Yes, Python and Ruby do fail my criteria. Which is why I don't advocate them either.
I'm currently using OCaml, but I would probably prefer to use Haskell. They are both far ahead of PHP.
Assuming your website is doing anything non-trivial, parallelism would certainly be useful. Just because it's a web project does not mean you're not doing something computationally intensive, after all. But even if you don't need it, it certainly doesn't hurt to have the option!
Event-driven IO allows you to maintain more connections on the same resources than a thread-based model. There is just less overhead per connection. That's going to be relevant for most web projects. If you could get this for free (that is, without having to rewrite your code like in Node.js), why wouldn't you want it?
Just because employers seek PHP does not make it a good language, or even not a bad language. It just becomes a necessary evil.
Besides, that depends entirely on the job market in your area.

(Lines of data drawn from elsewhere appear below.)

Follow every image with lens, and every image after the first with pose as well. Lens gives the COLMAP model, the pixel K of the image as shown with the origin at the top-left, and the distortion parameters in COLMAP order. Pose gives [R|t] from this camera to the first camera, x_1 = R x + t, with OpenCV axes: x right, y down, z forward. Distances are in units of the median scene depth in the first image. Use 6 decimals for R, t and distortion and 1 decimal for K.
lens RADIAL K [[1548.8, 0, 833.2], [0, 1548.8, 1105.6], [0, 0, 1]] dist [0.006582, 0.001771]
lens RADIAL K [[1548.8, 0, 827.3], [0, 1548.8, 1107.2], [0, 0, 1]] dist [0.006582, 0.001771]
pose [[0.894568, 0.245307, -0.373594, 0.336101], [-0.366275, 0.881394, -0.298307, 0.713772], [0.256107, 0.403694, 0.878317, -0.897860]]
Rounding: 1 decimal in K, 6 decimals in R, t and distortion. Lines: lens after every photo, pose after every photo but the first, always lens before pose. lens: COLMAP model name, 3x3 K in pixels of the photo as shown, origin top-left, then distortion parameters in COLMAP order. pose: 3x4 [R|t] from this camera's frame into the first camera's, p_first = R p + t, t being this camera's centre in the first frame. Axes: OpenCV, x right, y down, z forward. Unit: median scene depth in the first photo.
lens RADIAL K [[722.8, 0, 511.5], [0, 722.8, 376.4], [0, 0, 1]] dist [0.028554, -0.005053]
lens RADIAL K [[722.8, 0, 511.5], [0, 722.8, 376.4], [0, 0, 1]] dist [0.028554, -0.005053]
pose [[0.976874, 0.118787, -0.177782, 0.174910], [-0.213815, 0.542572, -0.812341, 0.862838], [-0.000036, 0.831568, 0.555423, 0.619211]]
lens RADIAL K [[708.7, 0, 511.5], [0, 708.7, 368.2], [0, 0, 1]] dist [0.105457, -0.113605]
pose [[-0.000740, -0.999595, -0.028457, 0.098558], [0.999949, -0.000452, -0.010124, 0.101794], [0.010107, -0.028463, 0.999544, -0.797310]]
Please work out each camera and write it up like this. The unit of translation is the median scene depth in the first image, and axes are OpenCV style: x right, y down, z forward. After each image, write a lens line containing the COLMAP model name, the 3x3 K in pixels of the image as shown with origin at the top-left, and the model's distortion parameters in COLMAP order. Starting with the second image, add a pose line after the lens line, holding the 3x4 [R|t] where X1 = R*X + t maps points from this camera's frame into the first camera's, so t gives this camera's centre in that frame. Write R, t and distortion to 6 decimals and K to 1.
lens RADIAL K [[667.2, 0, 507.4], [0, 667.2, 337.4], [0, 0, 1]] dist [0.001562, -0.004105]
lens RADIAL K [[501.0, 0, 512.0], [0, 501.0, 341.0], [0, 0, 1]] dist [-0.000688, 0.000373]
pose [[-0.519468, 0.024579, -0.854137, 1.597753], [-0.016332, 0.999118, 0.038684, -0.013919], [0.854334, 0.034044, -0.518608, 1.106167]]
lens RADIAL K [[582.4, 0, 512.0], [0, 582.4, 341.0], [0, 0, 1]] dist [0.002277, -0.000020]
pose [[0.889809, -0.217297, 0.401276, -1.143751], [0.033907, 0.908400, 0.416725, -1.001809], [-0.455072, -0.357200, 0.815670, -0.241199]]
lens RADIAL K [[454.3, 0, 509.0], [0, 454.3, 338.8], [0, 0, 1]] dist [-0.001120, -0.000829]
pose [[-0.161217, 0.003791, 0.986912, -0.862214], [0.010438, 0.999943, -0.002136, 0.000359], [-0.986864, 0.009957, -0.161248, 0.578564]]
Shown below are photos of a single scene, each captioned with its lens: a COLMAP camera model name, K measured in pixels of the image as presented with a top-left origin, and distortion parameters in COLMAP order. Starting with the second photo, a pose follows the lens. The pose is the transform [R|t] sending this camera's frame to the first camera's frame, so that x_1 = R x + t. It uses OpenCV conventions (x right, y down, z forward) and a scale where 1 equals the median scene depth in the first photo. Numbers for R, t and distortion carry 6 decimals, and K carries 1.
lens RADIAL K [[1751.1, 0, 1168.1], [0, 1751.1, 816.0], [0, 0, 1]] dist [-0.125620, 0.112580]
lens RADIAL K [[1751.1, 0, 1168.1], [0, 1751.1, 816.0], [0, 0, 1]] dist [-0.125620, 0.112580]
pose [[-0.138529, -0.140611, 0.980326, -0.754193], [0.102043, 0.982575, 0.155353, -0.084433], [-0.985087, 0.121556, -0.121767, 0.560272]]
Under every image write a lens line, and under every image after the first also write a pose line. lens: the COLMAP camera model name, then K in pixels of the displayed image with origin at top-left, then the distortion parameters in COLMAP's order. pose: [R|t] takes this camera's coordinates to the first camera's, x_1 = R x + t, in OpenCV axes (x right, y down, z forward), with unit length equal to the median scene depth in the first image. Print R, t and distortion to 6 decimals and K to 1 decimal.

Where I am (near SF), PHP is not in very high demand where Java, JavaScript, Python, Ruby and Objective-C are. I've also seen jobs using Haskell, Scala and (obviously) OCaml. This is obviously going to be different elsewhere, but my point is that it's all relative and not a function of any particular language's quality.
Well, OCaml and Haskell are nice, but I wouldn't think of using them for webdev. I would be literally unhireable in my area (major EU country).
I haven't done any webdev in years, but I am focusing on PHP instead of
Python because I have more experience with it and it's easier to relearn. It will be a complement to my main skills which are actually mobile/desktop/embedded dev.
Using the "perfect language" is a luxury that I for one can't afford. I need something that I can use reasonably easy and that is sought by employers. The fact that is has event-driven IO and parallelism (what kind of parallelism do you need for web sites?) is nearly irrelevant.